So you went online and bought a ticket for an event at a venue you’ve
never been to before. Sure, you looked at a color-coded map of the
stadium, concert hall, or theater online you’re visiting, but we all
know you won’t really know what you got until show up the day of the
event.
Today, eBay can relate. Yesterday, eBay announced it
agreed to pay an estimated $310 million for StubHub, the San
Francisco-based online marketplace for tickets launched in 2000.
“It’s a perfect complement to eBay’s tickets business,” eBay North
America Marketplaces president Bill Cobb said in a statement.
But only today will the company take a seat as the new owner of the
once privately held firm and finds out what it really got.
So what’s the verdict? Does eBay have a pillar in its face or does
its new property provide a clear line of sight? What, exactly, is
eBay getting in the mail?
At the time of writing, eBay’s stock had moved up nearly 4 percent on
the day and early analysis suggests that the company bought a helpful
complement to its growing ticket business.

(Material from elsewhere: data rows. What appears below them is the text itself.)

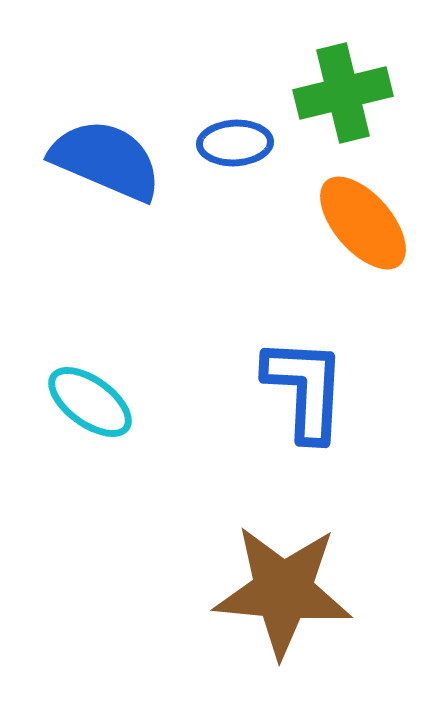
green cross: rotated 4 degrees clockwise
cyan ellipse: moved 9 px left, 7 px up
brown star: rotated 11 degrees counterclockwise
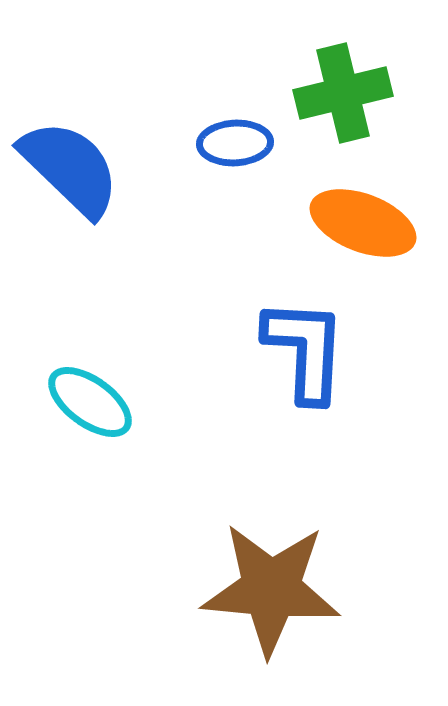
blue semicircle: moved 36 px left, 8 px down; rotated 21 degrees clockwise
orange ellipse: rotated 28 degrees counterclockwise
blue L-shape: moved 39 px up
brown star: moved 12 px left, 2 px up
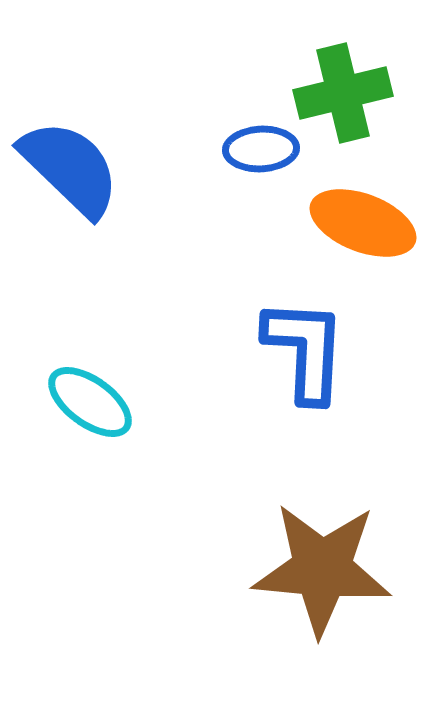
blue ellipse: moved 26 px right, 6 px down
brown star: moved 51 px right, 20 px up
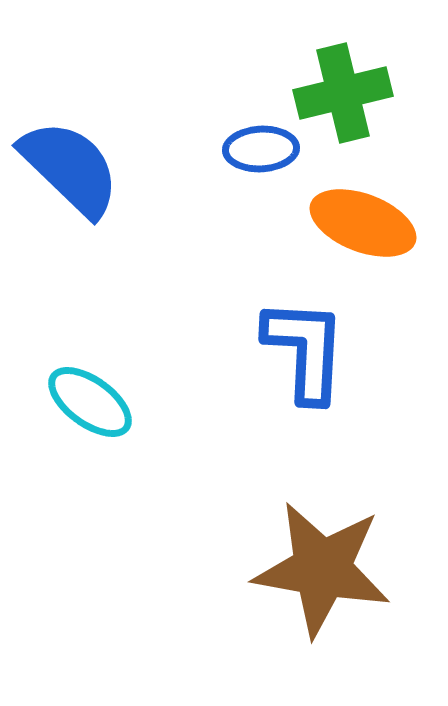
brown star: rotated 5 degrees clockwise
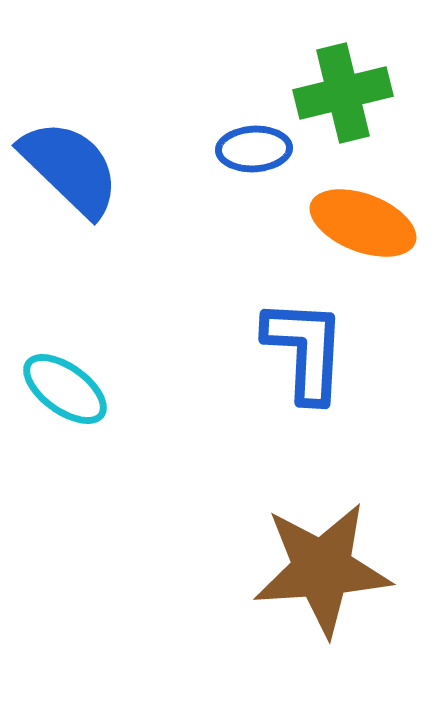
blue ellipse: moved 7 px left
cyan ellipse: moved 25 px left, 13 px up
brown star: rotated 14 degrees counterclockwise
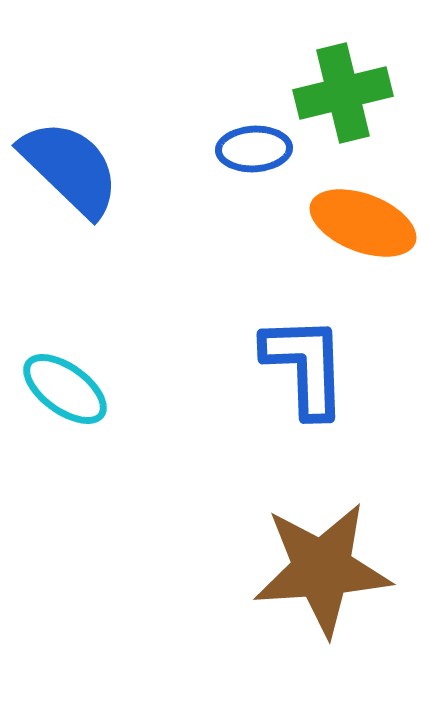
blue L-shape: moved 16 px down; rotated 5 degrees counterclockwise
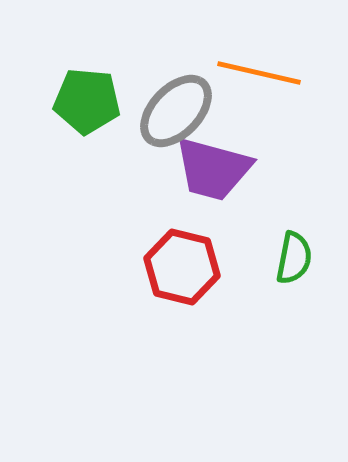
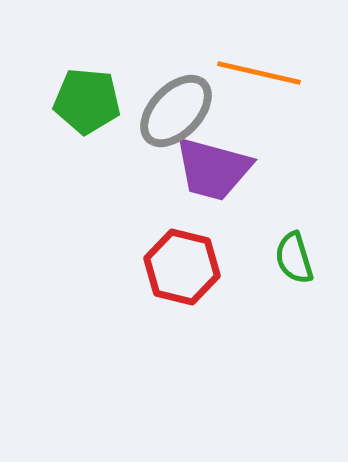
green semicircle: rotated 152 degrees clockwise
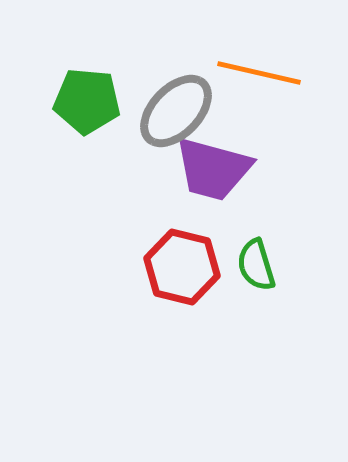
green semicircle: moved 38 px left, 7 px down
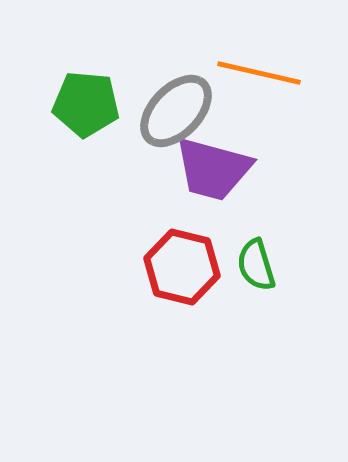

“Stubhub has proven to be a leader and its certainly an augmentation
for eBay,” JupiterResearch’s senior analyst for the retail industry
Patti Freeman Evans told internetnews.com. Evans said that
after integration, Stubhub’s business should improve under eBay’s
watch. She said eBay’s marketing expertise will bring new traffic and
its technical expertise will improve the shopping experience for users.
The flood of eBay cash and knowledge is bad news for some of
Stubhub’s current rivals. “For the other, independent secondary
market ticket sellers, this will be a challenge,” Evans said.
IAC/InterActivCorp property and market leader Ticketmaster.com need
not worry, however. Ticketmaster has long established relationships
with the venues themselves, Evans said, and that gives it a huge
advantage in terms of the primary marketplace.